El Defensor del Paciente ha pedido al presidente de la Junta de Castilla y León, Alfonso Fernández Mañueco, y al consejero de Sanidad, Alejandro Vázquez, que destituyan al gerente del Hospital Universitario de Burgos (HUBU) después de que cinco pacientes oncológicos recibieran una dosis seis veces mayor que la pautada, lo que provocó la muerte de dos de ellos.

Petición de destitución y falta de explicaciones

La asociación ha remitido sendas peticiones ante la falta de claridad en las explicaciones dadas por el gerente, Carlos Cartón, además de por la gestión de unos hechos que consideran "inexplicables", y ha recordado a Mañueco y Vázquez que son responsables de lo que ocurre en los hospitales de la Comunidad.

"Las razones no son claras, la forma de actuar tampoco", afirma la presidenta del Defensor del Paciente, Carmen Flores, en los escritos —que ha remitido también a los medios de comunicación— y en los que afea que el gerente no haya pedido perdón públicamente a las familias de los afectados.

Críticas a la gestión y al trato a los pacientes

También critica que ni el presidente de la Junta ni el consejero de Sanidad se hayan pronunciado sobre lo ocurrido en el hospital de Burgos, algo que califica de "incomprensible", ya que deberían haber sido los primeros en actuar, y cuestiona además el trato a los pacientes tras lo sucedido.

"Tener a los pacientes en esta situación, no sé si la quimioterapia la dan como churros o no valoran la cantidad para cada paciente", ha apuntado Flores, quien, si bien afirma que "tienen serias dudas de su actuación", apela al sentido de la responsabilidad de Mañueco y Vázquez.

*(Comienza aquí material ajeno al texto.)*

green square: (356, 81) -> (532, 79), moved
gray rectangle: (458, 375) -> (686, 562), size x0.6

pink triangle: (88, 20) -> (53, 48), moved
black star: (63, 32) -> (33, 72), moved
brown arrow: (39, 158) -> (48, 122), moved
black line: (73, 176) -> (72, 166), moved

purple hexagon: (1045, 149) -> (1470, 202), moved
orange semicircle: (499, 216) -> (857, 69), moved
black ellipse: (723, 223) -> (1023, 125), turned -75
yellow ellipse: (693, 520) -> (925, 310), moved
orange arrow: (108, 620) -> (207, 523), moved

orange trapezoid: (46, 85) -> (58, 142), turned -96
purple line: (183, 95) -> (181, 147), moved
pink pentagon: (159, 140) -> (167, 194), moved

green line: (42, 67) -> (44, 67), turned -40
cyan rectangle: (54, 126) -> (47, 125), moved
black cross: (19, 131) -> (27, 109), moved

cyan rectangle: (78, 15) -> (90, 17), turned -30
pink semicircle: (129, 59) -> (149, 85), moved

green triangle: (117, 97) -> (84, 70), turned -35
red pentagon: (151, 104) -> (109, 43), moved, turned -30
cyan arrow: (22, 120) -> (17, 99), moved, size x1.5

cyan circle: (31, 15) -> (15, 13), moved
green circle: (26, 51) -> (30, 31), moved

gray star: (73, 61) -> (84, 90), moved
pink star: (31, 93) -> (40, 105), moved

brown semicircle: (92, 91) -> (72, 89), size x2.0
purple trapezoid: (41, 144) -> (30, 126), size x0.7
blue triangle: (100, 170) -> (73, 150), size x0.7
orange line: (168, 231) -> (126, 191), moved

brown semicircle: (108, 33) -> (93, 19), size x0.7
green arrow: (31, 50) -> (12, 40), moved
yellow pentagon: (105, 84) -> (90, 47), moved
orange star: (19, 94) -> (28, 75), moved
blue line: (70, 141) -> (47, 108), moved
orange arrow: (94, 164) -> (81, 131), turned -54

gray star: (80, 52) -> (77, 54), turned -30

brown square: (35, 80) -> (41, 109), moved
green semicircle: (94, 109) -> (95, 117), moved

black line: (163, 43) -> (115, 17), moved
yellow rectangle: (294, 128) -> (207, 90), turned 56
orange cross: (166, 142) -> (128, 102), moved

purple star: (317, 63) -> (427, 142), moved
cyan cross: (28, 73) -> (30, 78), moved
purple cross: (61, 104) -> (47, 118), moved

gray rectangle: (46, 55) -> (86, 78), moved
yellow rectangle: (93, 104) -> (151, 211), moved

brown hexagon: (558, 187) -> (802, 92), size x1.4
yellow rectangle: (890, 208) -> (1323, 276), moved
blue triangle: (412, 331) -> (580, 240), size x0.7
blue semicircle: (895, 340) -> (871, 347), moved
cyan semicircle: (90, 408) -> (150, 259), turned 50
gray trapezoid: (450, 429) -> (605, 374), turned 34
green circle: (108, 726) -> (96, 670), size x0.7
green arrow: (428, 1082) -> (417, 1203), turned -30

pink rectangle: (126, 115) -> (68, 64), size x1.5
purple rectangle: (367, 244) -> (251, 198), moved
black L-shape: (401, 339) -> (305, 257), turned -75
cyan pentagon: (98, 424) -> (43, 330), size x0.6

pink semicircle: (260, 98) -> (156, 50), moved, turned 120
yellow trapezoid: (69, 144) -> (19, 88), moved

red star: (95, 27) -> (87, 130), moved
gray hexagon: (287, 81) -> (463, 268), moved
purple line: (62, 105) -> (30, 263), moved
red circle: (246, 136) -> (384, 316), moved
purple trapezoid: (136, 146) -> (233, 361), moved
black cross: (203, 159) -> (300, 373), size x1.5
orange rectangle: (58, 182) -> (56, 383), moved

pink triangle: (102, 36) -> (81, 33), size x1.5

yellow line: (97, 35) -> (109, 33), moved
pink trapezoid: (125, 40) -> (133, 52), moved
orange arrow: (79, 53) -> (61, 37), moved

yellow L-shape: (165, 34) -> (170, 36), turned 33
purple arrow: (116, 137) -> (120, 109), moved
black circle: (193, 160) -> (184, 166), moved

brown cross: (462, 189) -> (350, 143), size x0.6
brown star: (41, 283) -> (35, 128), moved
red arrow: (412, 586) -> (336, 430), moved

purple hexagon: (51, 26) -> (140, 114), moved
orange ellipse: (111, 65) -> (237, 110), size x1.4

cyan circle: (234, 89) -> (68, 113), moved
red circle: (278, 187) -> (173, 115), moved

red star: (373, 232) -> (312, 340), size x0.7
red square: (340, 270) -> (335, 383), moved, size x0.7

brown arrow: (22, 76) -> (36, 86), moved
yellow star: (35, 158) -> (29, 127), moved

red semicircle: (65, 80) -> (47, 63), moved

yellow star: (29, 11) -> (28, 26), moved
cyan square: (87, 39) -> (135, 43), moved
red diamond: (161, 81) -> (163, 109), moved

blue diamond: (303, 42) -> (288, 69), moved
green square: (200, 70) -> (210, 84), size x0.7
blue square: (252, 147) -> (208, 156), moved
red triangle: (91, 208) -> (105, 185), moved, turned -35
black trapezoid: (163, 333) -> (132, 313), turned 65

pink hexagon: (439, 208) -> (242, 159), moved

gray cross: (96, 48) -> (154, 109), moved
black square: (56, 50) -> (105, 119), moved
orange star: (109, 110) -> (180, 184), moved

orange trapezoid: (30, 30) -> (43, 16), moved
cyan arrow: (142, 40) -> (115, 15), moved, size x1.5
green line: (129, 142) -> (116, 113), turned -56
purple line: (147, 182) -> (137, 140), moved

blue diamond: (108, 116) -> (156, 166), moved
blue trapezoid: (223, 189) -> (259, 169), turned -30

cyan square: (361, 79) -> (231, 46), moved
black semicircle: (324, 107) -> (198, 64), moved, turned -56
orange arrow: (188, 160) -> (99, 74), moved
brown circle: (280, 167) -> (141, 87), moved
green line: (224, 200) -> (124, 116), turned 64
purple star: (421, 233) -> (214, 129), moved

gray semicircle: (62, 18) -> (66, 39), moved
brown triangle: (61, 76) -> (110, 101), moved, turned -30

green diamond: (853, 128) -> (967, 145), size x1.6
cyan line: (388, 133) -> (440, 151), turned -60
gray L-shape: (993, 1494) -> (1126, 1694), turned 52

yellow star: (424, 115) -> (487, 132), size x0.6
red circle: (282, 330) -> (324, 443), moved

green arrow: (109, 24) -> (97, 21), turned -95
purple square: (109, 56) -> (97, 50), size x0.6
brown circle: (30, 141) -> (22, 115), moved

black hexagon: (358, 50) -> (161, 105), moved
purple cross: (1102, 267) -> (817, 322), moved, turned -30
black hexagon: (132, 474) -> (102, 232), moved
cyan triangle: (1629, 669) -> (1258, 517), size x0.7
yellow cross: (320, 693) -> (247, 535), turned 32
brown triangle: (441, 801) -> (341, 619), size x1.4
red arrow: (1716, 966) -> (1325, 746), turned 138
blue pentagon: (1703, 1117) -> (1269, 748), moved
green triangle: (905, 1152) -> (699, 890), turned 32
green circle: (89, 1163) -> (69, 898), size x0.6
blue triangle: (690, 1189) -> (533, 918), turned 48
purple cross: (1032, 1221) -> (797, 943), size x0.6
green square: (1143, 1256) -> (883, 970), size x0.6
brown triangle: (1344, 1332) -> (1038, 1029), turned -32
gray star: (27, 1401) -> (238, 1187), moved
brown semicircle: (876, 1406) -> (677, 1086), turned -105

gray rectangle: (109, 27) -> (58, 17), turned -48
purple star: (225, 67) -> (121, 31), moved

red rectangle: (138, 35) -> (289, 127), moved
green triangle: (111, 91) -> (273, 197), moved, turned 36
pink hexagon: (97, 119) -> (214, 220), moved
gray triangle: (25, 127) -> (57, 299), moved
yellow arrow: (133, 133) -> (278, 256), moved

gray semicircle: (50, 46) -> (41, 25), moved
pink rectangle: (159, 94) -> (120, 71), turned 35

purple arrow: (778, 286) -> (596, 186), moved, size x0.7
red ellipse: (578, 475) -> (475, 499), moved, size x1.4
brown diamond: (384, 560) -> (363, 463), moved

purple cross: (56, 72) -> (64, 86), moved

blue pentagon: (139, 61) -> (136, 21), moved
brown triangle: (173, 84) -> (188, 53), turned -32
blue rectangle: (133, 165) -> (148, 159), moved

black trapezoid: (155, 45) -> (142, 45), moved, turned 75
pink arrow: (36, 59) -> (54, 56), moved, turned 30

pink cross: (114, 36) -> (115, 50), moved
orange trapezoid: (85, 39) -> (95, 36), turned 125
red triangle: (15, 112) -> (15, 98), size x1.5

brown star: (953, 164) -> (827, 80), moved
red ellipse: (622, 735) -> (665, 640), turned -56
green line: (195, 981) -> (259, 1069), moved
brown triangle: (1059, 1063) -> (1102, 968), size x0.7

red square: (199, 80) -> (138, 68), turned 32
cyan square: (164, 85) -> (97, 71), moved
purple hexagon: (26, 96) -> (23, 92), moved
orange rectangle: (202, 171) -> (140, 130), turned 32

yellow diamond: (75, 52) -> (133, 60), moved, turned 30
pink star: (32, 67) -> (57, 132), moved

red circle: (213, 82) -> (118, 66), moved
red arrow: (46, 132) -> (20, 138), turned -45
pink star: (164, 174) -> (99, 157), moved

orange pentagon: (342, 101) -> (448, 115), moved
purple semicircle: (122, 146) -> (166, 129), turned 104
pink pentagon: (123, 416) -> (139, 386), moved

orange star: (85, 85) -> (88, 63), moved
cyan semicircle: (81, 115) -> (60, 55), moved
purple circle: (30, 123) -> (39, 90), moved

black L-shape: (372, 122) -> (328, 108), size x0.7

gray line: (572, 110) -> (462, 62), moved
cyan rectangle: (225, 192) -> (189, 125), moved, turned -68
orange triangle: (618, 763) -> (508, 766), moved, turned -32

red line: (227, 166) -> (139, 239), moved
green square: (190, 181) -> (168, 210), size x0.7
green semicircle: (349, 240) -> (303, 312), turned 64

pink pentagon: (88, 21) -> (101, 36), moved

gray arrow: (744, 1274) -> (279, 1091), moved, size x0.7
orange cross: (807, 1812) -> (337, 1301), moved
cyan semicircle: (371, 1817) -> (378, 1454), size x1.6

Investigación y explicación del error

El Defensor del Paciente ya pidió a la Fiscalía este martes que investigara de oficio lo ocurrido, después de saberse que dos pacientes oncológicos habían fallecido y otros tres estaban afectados por un fallo en la elaboración del medicamento administrado, fruto de un error humano, según el centro hospitalario.

El gerente del hospital de Burgos explicó en rueda de prensa que fue un error en la disolución del fármaco lo que hizo que esos cinco pacientes recibieran una dosis seis veces mayor que la pautada. El fallo se detectó en la ficha del fármaco, un ‘patrón’ que guía la preparación del medicamento, y en concreto en el número de la disolución del vial, que no se hizo como debía, por lo que se administró con exceso de concentración, lo que causó cuadros de toxicidad a los pacientes.